- [Problems to work on]
a: According to the passage on the Delfi v. Estonia ruling, how many judges sit on the panel that decides whether a case deserves referral to the Grand Chamber?
b: Write the next part of the text on the European Court's Delfi v. Estonia ruling, picking up after its last line.

[[ Excerpted passage open ]]

The Court held that the finding of liability by the Estonian courts was
a justified and proportionate restriction on the portal’s right to
freedom of expression, in particular, because:
- the comments were highly offensive;
- the portal failed to prevent them from becoming public, profited from
their existence, allowed their authors to remain anonymous; and,
- the fine imposed by the Estonian courts was not excessive.
Even though the portal had argued that the EU Directive on Electronic
Commerce, as transposed into the Estonian law, had made the case exempt
from liability, the Court found that it was for national courts to
resolve issues of interpretation of domestic law, and therefore did not
address the issue under EU law.
The decision was heavily debated by the freedom of speech advocates that
criticized the ruling for failing "to understand the role of Internet
intermediaries as the gateway to the exercise of free expression."
EDRi-member Article 19 pointed out that the decision is "a deeply
concerning precedent for freedom of expression in several respects. It
also displays a worrying lack of understanding of the issues surrounding
intermediary liability and the way in which the Internet works."
The Court has thus failed to appreciate the purpose of the EU E-Commerce
Directive provisions concerning hosting liability and has considered
that the news portal should have prevented defamatory and other clearly
unlawful comments from being made public. But that is actually
contradictory to article 15 of the Directive which prohibits Member
States from imposing monitoring obligations on information society
services, including actively seeking “facts or circumstances indicating
illegal activity.”
At the same time, the Court ignored the relevant international standards
developed by the UN Special Rapporteur on Freedom of Expression in this
area in his thematic report on the Internet where he clearly recommended
that “censorship measures should never be delegated to private entities,
and that no one should be held liable for content on the Internet of
which they are not the author.”
The decision of the Court Chamber is not final though.
During the three-month period following its delivery, any party may
request that the case be referred to the Grand Chamber of the Court. If
such a request is made, a panel of five judges considers whether the
case deserves further examination. In that event, the Grand Chamber will
hear the case and deliver a final judgement. If the referral request is
refused, the Chamber judgement will become final on that day.
Press release - Making an Internet news portal liable for the offensive
online comments of its readers was justified (10.10.2013)
http://hudoc.echr.coe.int/sites/eng-press/pages/search.aspx?i=003-4529626-5…
Full Text - DELFI AS v. ESTONIA (10.10.2013)
http://hudoc.echr.coe.int/sites/eng/pages/search.aspx?i=001-126635
European Court strikes serious blow to free speech online (14.10.2013)
http://www.article19.org/resources.php/resource/37287/en/european-court-str…
European ruling spells trouble for online comment (11.10.2013)

[[ Excerpted passage closed ]]
[[ Entries provided open ]]

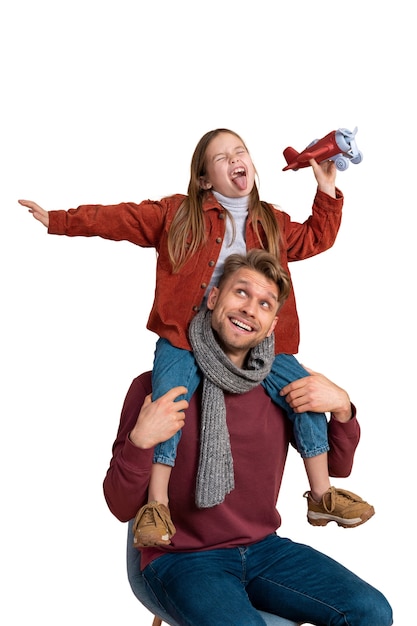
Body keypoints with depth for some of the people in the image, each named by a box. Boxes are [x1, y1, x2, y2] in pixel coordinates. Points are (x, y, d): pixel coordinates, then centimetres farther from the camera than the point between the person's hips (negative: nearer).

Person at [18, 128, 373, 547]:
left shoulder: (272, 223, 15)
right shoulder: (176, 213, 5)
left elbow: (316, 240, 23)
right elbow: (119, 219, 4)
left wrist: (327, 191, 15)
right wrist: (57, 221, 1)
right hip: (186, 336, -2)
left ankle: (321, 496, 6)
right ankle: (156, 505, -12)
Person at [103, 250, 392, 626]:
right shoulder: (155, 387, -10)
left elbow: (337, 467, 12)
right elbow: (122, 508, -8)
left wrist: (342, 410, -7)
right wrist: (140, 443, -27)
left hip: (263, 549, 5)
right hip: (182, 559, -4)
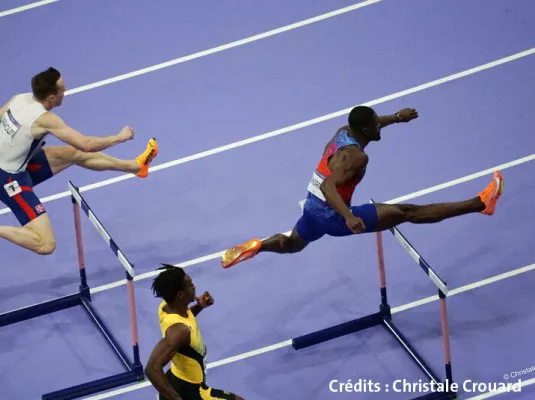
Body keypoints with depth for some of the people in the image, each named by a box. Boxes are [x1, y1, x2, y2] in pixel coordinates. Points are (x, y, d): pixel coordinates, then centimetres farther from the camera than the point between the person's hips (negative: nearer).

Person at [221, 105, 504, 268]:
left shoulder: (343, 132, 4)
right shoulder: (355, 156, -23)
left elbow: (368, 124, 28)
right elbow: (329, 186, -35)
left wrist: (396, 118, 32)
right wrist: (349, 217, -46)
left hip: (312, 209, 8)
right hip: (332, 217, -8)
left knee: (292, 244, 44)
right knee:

[[ Entries provided closed ]]

- [Answers to this exercise]
a: Five judges.

b:
http://www.indexoncensorship.org/2013/10/european-ruling-spells-trouble-onl…
=======================================================================
5. Increased level of online censorship in Italy
=======================================================================
AGECOM, Italy’s independent Electronic Communications Authority, is on
the verge of undertaking the power of ordering the removal of any online
content that it deems to be in violation of the copyright law, without
the need of the parliament or court approval.
Despite strong criticism from NGOs, ISPs, other companies or legal
practitioners, the authority’ new Draft Regulation on Copyright
Protection on Electronic Communication Networks allows it to black out
foreign sites and take down Italian ones alleged to have infringed the
copyright law, within 48 hours, without any court decision.
The legislation is to be passed definitively in November 2013 after a
decision from the European Union.
AGCOM’s bill will give the authority the power to order Internet access
providers to disclose private information about subscribers and give
them to the right holders. Any website “inciting, aiding and abetting”
copyright infringement, even indirectly” will permit its complete seizure.
An alliance of organizations including the consumer groups, lawyers, and
business have initiated a campaign to oppose the measures introduced by
the bill which risk to turn ISPs into online censors, are totally
inefficient and may lead to over-blocking and abuse.
The alliance has also sent an open letter to Laura Boldrini, the
president of the lower house of the Italian Parliament urging the
assembly to take the matter into its own hands and suspend the draft
regulation.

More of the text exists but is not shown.